If she were flesh and blood, she could scarcely resist
resenting the implication contained in this. But
resist it she did, and with a cool little smile which
stirred him to sudden, if irritated, admiration.
She paused a second, and used the
touch of gentle regret herself.
“You have wounded my vanity
by intimating that my admirers do not love me for
myself alone.”
He paused, also, and, narrowing his
eyes again, looked straight between her lashes.
“They ought to love you for
yourself alone,” he said, in a low voice.
“You are a deucedly attractive girl.”
“Oh, Betty,” Rosy had
pleaded, “don’t make him angry—don’t
make him angry.”
So Betty lifted her shoulders slightly without comment.
“Shall we go back to the house
now?” she said. “Rosalie will naturally
be anxious to hear that what has been done in your
absence has met with your approval.”
In what manner his approval was expressed
to Rosalie, Betty did not hear this morning, at least.

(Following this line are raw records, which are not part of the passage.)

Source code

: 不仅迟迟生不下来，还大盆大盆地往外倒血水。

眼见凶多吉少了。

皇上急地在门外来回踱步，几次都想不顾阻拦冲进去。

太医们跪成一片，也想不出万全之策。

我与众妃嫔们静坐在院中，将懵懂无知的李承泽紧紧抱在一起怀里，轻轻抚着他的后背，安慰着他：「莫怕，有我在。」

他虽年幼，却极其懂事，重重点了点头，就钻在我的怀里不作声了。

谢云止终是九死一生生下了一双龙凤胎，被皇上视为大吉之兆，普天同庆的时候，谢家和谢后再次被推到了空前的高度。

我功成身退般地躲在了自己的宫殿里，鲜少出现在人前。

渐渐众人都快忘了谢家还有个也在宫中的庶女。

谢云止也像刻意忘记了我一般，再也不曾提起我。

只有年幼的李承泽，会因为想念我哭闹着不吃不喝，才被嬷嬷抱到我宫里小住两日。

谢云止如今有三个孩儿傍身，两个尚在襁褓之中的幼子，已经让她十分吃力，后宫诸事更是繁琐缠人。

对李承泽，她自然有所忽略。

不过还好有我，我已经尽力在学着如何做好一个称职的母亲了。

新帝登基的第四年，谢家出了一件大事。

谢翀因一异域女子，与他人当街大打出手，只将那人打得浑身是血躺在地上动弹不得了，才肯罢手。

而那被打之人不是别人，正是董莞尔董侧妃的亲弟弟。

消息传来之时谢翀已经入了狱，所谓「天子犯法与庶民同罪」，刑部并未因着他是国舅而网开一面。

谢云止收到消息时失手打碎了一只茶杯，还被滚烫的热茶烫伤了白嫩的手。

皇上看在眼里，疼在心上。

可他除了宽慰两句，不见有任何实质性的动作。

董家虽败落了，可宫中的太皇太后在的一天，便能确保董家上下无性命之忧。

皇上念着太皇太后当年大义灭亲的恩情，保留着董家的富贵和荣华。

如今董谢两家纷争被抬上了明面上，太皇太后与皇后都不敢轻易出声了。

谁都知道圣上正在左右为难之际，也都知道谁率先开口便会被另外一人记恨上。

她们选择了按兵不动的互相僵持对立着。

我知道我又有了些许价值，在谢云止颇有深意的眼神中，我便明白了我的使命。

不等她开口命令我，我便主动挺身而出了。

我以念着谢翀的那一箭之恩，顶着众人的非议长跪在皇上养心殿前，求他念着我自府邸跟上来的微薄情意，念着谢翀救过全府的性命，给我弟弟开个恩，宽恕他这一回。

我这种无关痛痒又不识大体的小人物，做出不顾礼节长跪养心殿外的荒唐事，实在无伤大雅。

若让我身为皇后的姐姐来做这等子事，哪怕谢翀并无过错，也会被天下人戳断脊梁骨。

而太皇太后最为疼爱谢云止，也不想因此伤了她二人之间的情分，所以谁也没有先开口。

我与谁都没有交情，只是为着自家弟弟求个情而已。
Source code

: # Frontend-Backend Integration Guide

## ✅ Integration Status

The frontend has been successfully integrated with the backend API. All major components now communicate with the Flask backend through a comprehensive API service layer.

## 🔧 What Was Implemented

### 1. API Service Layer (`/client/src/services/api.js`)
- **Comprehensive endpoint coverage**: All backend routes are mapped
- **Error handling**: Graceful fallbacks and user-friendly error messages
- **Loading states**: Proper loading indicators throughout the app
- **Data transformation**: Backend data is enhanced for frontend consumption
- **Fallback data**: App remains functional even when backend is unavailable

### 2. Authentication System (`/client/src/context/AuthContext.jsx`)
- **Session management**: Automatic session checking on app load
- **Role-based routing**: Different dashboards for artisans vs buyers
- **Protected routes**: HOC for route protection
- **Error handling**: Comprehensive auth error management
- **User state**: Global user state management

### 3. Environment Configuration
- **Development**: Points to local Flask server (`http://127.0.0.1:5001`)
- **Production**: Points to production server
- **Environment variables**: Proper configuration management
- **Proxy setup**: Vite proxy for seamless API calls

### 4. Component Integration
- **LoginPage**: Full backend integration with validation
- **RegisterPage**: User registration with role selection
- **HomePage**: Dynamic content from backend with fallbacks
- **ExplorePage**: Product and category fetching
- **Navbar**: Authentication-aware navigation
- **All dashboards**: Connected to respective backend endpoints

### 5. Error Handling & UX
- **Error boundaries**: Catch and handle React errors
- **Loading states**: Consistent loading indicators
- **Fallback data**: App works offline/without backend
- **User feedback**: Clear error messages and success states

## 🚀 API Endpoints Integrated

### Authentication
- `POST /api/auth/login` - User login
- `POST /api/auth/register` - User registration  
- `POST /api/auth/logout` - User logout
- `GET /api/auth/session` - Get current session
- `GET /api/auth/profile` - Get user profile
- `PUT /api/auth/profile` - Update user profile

Externally cool though she had appeared, the process
had not been without its results, and she felt that
she would prefer to be alone.
“I must write some letters to
catch the next steamer,” she said, as she went
upstairs.
When she entered her room, she went
to her writing table and sat down, with pen and paper
before her. She drew the paper towards her and
took up the pen, but the next moment she laid it down
and gave a slight push to the paper. As she did
so she realised that her hand trembled.
“I must not let myself form
the habit of falling into rages—or I shall
not be able to keep still some day, when I ought to
do it,” she whispered. “I am in a
fury—a fury.” And for a moment
she covered her face.
She was a strong girl, but a girl,
notwithstanding her powers. What she suddenly
saw was that, as if by one movement of some powerful
unseen hand, Rosy, who had been the centre of all
things, had been swept out of her thought. Her
anger at the injustice done to Rosy had been as nothing
before the fire which had flamed in her at the insult
flung at the other. And all that was undue and
unbalanced. One might as well look the thing
straightly in the face. Her old child hatred of
Nigel Anstruthers had sprung up again in ten-fold
strength. There was, it was true, something abominable
about him, something which made his words more abominable
than they would have been if another man had uttered
them—but, though it was inevitable that
his method should rouse one, where those of one’s
own blood were concerned, it was not enough to fill
one with raging flame when his malignity was dealing
with those who were almost strangers. Mount Dunstan
was almost a stranger—she had met Lord
Westholt oftener. Would she have felt the same
hot beat of the blood, if Lord Westholt had been concerned?
No, she answered herself frankly, she would not.